Once you reach the age of forty, annual physicals are a first line of detection for risk factors of cardiovascular and other life-threatening diseases. Typically your doctor will give you a standard battery of tests designed to look for factors that may put you at risk for cardiovascular disease down the road. Unfortunately, most doctors do not perform a comprehensive test that looks at numerous potential markets of heart disease.
Coronary computerized tomography (CT) Scans
New methods and procedures are being discovered and experimented with constantly find better ways of predicting the true threats of cardiovascular disease suddenly ending an individual’s life with a heart attack or sudden death. While standard blood tests give us feedback on the presence of certain risk factors, they do not give us a very good picture of how much buildup is already taking place within arteries, how blood flow is being affected, and how many potential “hot spots” are present where plaque might rupture to cause a sudden ischemic event. Thus more and more doctors are letting their patients know about such examinations as the coronary CT scan.
A computerized tomography (CT or CAT) scan is done by taking a number of CT “slices” of a person’s body and internal organs from various angles and then reassembling them with a computer into a three-dimensional image of the organ(s) concerned. The procedure is noninvasive (meaning they don’t have to put anything into your body), though it does carry some risk because of the higher radiation level than would happen with standard X-rays (approximately equal to one hundred fifty chest X-rays). These risks, however, are usually outweighed by the valuable information the examination gives the patient.
When this is done specifically to detect coronary heart disease, the CT scan will give feedback on the presence, location, and amount of calcified plaque in the arteries. The findings can then be easily turned into a calcium score that indicates the amount of plaque that has accumulated as well as a means to monitor your plaque reversal. This calcium score will also help predict the likelihood of a cardiovascular incident happening in your future.

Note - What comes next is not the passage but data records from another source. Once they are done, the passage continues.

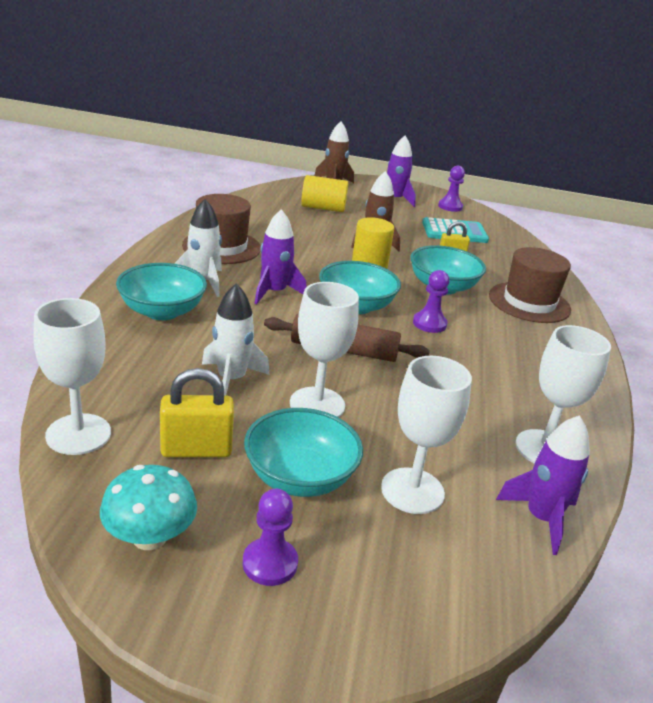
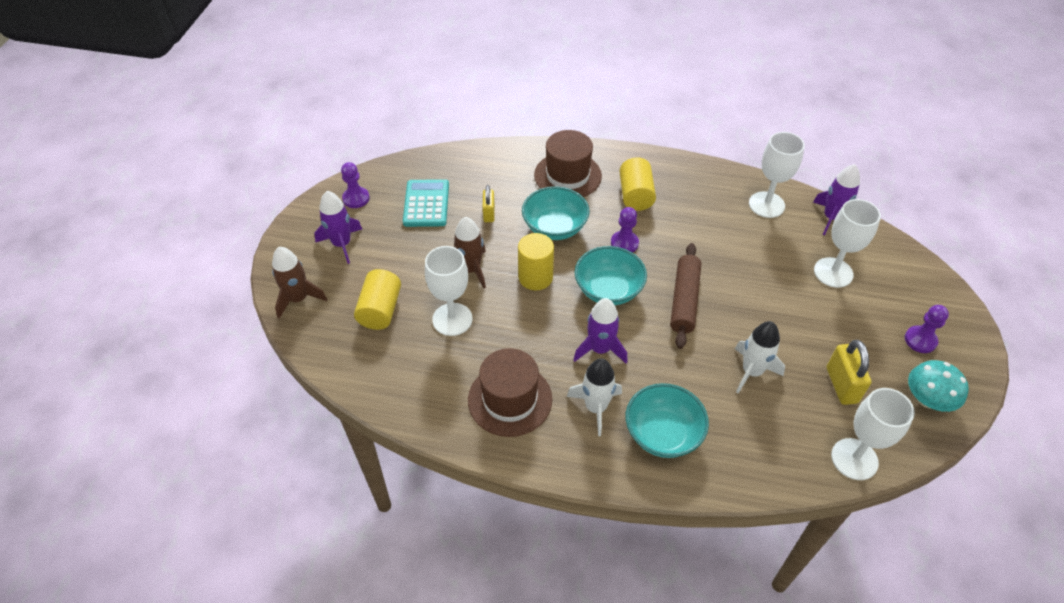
camera: 85 degrees left, 20 degrees up
turquoise bowl [244,408,363,497] -> none
white goblet [290,282,359,418] -> white goblet moved to [425,246,473,336]
none -> yellow cylinder [619,157,656,211]

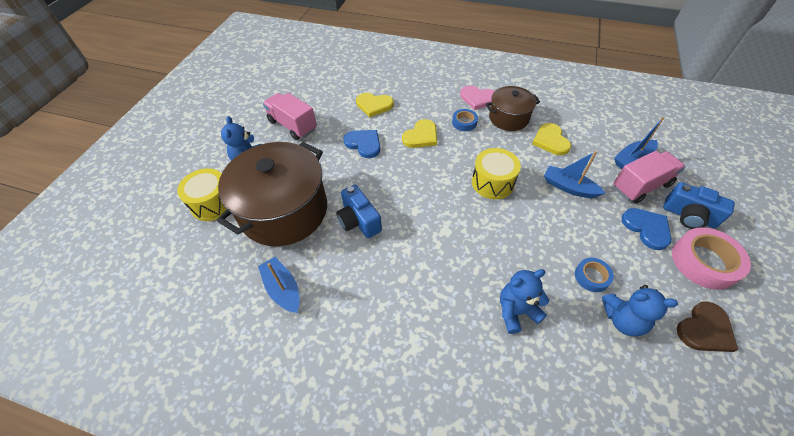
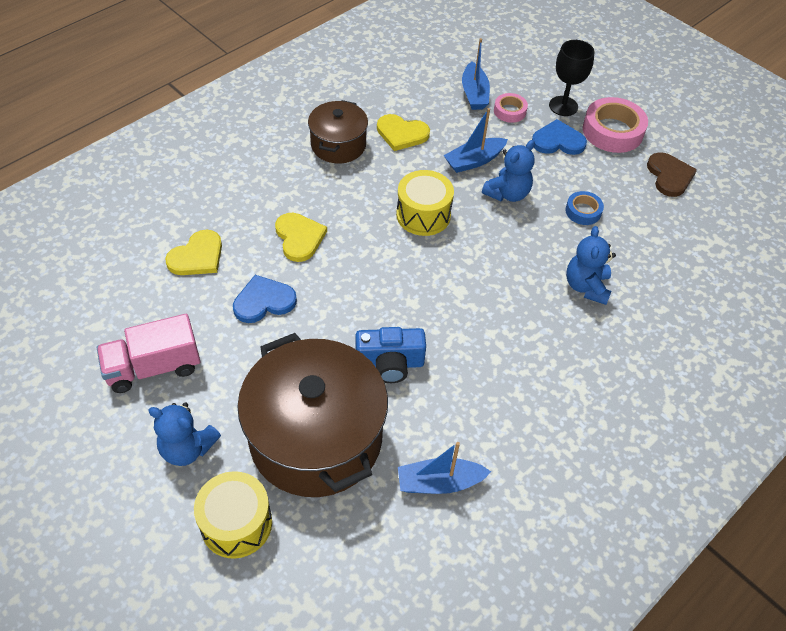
camera: 65 degrees left, 0 degrees up
blue tape [452,109,478,131] -> none
pink heart [460,85,495,110] -> none
blue teddy bear [602,285,678,336] -> blue teddy bear moved to [482,140,535,202]
pink truck [613,151,686,204] -> pink tape [494,93,528,123]
blue camera [663,182,735,229] -> black goblet [549,40,594,116]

Some of the limitations of this exam are that for people under the age of fifty, their atherosclerosis may not yet have calcified enough to be detected by a CT scan; however, new CT scan software is able to detect soft plaque that is not yet calcified. Also, very few health insurance companies cover this exam at the present time. And for any given calcium score, there is not yet a prescribed line of treatment to specifically address that level of risk. Nor can a specific number tell you just how much blockage you have at present, only the statistical likelihood of it being present. On the other hand, any amount of plaque can lead to a rupture and a heart attack; however, unstable plaque is more likely to rupture compared to stable plaque. You may have a high calcium score that indicates significant plaque; however, if the inflammation is controlled as indicated by a low CRP and low LP PLA2 test, the plaque is table and significantly less likely to rupture.
While cholesterol tests will give you a snapshot of your current diet and lifestyle, it will not give you a cumulative total of how your past lifestyle might still be affecting you today. A CT scan, on the other hand, will. No matter what you are ding toady, a CT scan will show the cumulative effects of your lifetimes’ lifestyle in how much plaque has built up over your years, and thus it gives you a much better picture of your actual risk than standard blood tests will.
If you want to significantly increase the probability that you will stabilize and reduce your plaque, you should do what you need to in order to lower your LDL, number below 70 and raise your HDL number above 60, as well as lower the CRP and PL PLA2 numbers to normal. Also have all risk factors checked and modified by following the strategies recommended by expert doctors. Have all positive risk factors rechecked until they are in normal range.